___ RECORDS SHOWN

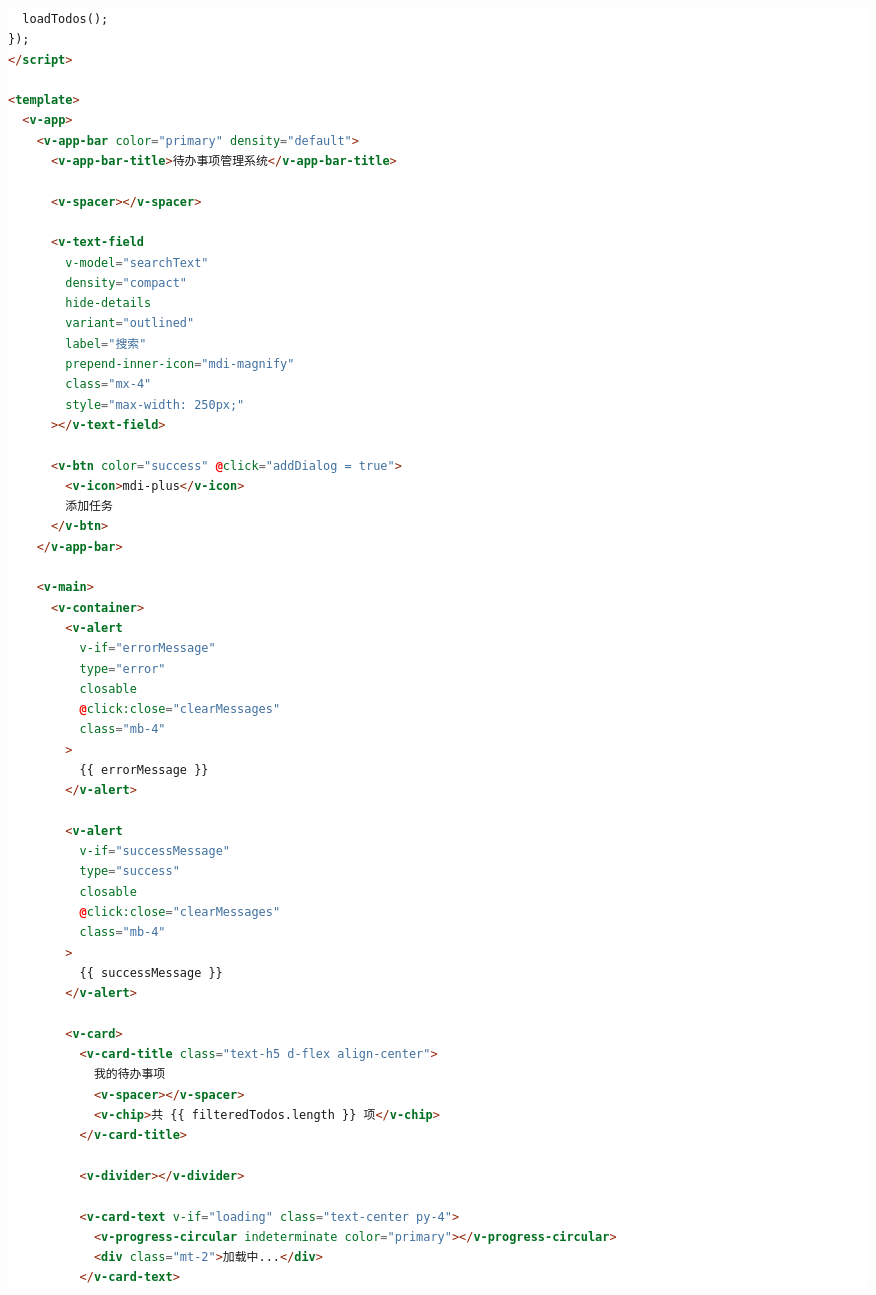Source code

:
 ```html
  loadTodos();
});
</script>

<template>
  <v-app>
    <v-app-bar color="primary" density="default">
      <v-app-bar-title>待办事项管理系统</v-app-bar-title>
      
      <v-spacer></v-spacer>
      
      <v-text-field
        v-model="searchText"
        density="compact"
        hide-details
        variant="outlined"
        label="搜索"
        prepend-inner-icon="mdi-magnify"
        class="mx-4"
        style="max-width: 250px;"
      ></v-text-field>
      
      <v-btn color="success" @click="addDialog = true">
        <v-icon>mdi-plus</v-icon>
        添加任务
      </v-btn>
    </v-app-bar>

    <v-main>
      <v-container>
        <v-alert
          v-if="errorMessage"
          type="error"
          closable
          @click:close="clearMessages"
          class="mb-4"
        >
          {{ errorMessage }}
        </v-alert>
        
        <v-alert
          v-if="successMessage"
          type="success"
          closable
          @click:close="clearMessages"
          class="mb-4"
        >
          {{ successMessage }}
        </v-alert>
        
        <v-card>
          <v-card-title class="text-h5 d-flex align-center">
            我的待办事项
            <v-spacer></v-spacer>
            <v-chip>共 {{ filteredTodos.length }} 项</v-chip>
          </v-card-title>
          
          <v-divider></v-divider>
          
          <v-card-text v-if="loading" class="text-center py-4">
            <v-progress-circular indeterminate color="primary"></v-progress-circular>
            <div class="mt-2">加载中...</div>
          </v-card-text>
```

______

ACTIVITY:
Where the material contains a line with "card", return that line.

TASK RESPONSE:
        <v-card>
          <v-card-title class="text-h5 d-flex align-center">
          </v-card-title>
          <v-card-text v-if="loading" class="text-center py-4">
          </v-card-text>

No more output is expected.